### What you need to do
Below is a block of records. Copy every line in it that contains the word "left".

### Available records

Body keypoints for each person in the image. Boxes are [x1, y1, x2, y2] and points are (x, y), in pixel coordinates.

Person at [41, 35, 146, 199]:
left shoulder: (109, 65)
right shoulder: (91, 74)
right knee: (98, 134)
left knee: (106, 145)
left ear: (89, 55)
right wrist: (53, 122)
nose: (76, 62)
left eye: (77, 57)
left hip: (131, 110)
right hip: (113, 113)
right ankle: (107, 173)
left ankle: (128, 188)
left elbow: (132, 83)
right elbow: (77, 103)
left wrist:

### Answer to this exercise
left shoulder: (109, 65)
left knee: (106, 145)
left ear: (89, 55)
left eye: (77, 57)
left hip: (131, 110)
left ankle: (128, 188)
left elbow: (132, 83)
left wrist:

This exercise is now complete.